A more abstract work that was recently featured is George Cutts’s “Sea Change” (1996), a sculptural piece made of two identical stainless steel poles that wave mechanically in a smooth, billowing movement. Rader set a video of the piece that he took when visiting the Storm King Art Center in Upstate New York next to a historic photograph of Ruthie Bolton, who played on the 1996 US women’s basketball team at the Atlanta Olympics (often dubbed the “Women’s Dream Team”). Rader tweeted the mashup out when the ESPN documentary Dream On, detailing the beginnings of the Women’s National Basketball Association (WNBA), came out in mid-June.
Between watching basketball, baseball, soccer, and more, Rader draws from his encyclopedic memory of art at museums to produce a unique kind of sports meme rarely otherwise seen on the Internet. His method, other than drawing on the prolific visual database that resides in his mind? Going to a lot of museums — he stays a day or two after business trips to go to museums in different cities — taking a lot of pictures on his phone, and thinking about common themes and periods in art history.
“I guess I’m wired a bit different — I can’t remember my keys, but I can remember almost every photo visually that I have on my phone that I’ve taken, or somebody else has taken,” he told Hyperallergic in an interview. He’s made over 1000 posts since beginning this project in 2015.
Paintings of the Ascension are often fruitful as analogies to athletes’ expressions of joy in games, he says. Renaissance paintings tend to contain the most evocative portrayals of movement. And although baseball is his favorite sport, basketball feels like the most artistic sport to him. Modern and contemporary works are the trickiest, but being able to pull them off — comparing an image of a person to a sculpture made out of blocks, for instance — is the most satisfying.

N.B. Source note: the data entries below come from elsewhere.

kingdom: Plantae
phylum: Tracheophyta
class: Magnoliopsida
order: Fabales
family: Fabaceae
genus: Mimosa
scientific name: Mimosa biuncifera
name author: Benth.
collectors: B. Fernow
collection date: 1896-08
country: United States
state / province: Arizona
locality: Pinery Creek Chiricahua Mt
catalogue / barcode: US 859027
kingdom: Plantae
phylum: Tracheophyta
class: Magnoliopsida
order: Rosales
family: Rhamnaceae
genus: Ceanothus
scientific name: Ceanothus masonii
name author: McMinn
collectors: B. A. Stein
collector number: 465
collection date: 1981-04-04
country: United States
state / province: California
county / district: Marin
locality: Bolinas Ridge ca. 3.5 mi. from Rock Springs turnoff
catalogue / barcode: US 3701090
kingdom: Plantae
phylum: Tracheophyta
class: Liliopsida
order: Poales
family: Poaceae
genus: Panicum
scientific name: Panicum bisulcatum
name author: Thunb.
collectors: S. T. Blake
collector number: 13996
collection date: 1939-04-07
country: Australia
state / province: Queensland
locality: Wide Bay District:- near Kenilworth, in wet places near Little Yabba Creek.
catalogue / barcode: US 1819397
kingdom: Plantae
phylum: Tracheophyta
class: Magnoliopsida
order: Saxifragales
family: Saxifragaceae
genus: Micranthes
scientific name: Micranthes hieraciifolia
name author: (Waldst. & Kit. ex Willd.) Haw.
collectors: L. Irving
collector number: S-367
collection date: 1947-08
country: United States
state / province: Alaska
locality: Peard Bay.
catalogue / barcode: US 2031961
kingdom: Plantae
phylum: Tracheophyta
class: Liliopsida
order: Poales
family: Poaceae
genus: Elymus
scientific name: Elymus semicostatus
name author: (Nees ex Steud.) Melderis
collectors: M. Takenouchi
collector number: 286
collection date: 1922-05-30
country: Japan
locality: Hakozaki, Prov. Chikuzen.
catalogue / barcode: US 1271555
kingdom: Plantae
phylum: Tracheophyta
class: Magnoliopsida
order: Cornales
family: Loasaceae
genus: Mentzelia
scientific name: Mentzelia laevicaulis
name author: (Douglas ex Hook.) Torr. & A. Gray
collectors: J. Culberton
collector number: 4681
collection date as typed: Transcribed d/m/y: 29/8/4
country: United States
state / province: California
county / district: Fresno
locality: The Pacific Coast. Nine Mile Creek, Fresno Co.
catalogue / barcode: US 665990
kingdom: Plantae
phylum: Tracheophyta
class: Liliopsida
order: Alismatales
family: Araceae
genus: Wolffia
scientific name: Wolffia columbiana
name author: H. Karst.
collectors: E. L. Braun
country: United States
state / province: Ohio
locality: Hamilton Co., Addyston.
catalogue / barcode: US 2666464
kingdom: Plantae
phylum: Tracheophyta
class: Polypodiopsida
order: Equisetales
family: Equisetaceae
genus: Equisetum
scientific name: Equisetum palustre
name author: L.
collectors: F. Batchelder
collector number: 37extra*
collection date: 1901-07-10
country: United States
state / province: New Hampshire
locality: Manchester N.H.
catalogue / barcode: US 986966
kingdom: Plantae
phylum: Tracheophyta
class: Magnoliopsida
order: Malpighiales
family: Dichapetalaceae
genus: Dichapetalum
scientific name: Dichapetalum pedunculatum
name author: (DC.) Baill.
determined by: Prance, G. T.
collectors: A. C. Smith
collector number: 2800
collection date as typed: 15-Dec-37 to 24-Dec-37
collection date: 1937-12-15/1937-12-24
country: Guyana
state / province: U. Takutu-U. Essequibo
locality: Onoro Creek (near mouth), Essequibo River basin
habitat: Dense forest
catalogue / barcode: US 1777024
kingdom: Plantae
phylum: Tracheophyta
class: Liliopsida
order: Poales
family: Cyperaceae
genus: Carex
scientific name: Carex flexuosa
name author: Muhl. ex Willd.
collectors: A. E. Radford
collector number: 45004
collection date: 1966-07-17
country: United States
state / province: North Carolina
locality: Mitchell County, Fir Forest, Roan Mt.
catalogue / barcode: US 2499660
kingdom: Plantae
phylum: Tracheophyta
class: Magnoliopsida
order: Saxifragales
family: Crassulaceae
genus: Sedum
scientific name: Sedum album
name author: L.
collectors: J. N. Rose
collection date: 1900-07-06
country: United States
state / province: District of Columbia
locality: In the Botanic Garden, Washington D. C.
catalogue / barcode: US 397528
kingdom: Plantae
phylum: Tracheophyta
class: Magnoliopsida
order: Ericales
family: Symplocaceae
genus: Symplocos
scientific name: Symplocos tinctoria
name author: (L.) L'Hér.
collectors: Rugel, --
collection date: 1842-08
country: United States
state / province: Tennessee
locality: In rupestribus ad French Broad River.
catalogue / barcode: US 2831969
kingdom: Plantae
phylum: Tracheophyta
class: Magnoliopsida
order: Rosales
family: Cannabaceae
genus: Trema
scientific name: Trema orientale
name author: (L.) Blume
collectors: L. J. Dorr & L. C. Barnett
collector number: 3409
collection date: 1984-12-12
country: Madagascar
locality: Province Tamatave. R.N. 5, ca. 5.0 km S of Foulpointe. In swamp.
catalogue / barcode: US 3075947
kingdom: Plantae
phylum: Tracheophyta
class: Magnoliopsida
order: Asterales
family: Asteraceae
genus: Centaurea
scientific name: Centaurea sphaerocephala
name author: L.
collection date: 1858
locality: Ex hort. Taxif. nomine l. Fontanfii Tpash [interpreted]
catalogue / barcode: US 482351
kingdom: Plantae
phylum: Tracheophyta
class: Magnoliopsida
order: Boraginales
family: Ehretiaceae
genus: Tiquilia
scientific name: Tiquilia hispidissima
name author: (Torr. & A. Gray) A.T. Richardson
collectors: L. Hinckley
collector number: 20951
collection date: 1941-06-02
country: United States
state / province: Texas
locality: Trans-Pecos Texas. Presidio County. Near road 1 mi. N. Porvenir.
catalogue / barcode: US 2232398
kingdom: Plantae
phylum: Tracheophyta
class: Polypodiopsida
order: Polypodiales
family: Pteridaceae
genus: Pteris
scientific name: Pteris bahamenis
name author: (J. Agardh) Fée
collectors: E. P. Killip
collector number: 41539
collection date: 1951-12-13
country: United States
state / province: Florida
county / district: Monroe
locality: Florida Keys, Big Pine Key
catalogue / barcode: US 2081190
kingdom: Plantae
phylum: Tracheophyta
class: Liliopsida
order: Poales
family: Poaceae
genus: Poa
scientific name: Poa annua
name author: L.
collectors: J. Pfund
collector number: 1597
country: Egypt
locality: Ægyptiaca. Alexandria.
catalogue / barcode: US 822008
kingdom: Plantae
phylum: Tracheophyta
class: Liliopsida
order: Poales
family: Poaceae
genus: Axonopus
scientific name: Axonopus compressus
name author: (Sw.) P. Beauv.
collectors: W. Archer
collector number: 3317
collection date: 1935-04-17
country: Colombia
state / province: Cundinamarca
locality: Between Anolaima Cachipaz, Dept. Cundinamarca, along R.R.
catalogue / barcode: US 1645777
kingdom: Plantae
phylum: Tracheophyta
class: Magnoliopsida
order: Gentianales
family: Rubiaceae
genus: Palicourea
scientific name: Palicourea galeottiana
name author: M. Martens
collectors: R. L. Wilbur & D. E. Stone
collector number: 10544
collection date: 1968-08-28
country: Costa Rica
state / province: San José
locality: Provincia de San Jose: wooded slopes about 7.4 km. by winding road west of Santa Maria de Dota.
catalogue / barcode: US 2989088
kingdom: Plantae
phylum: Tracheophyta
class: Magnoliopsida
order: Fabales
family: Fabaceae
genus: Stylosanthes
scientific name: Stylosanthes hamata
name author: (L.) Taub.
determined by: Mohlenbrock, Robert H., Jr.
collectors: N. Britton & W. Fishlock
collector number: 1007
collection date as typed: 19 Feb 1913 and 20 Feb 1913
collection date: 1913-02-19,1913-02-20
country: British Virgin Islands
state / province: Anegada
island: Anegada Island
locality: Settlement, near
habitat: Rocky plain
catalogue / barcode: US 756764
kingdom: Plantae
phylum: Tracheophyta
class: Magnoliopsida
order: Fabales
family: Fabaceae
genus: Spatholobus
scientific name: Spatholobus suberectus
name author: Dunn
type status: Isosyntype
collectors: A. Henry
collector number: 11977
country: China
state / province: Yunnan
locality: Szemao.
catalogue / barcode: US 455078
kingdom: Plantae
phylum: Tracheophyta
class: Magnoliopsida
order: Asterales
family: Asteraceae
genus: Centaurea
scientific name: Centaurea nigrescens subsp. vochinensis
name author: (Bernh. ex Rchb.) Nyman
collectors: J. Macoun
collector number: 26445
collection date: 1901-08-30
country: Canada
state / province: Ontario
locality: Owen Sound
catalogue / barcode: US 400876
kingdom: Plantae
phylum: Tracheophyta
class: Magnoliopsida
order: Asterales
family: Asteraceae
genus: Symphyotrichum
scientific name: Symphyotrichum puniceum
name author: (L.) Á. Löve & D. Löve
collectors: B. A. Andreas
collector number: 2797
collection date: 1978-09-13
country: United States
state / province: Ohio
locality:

People who are interested in art and people who are interested in sports are rarely the same people, so Rader says he derives great joy from bringing those two worlds together.
“You sort of think of them as on opposite ends of the spectrum — like, you’re either a jock, or you’re an art kid,” he said. Regardless of who might be stumbling upon his page for the first time, he hopes that they’ll “start to be able to see the artistry in sports.”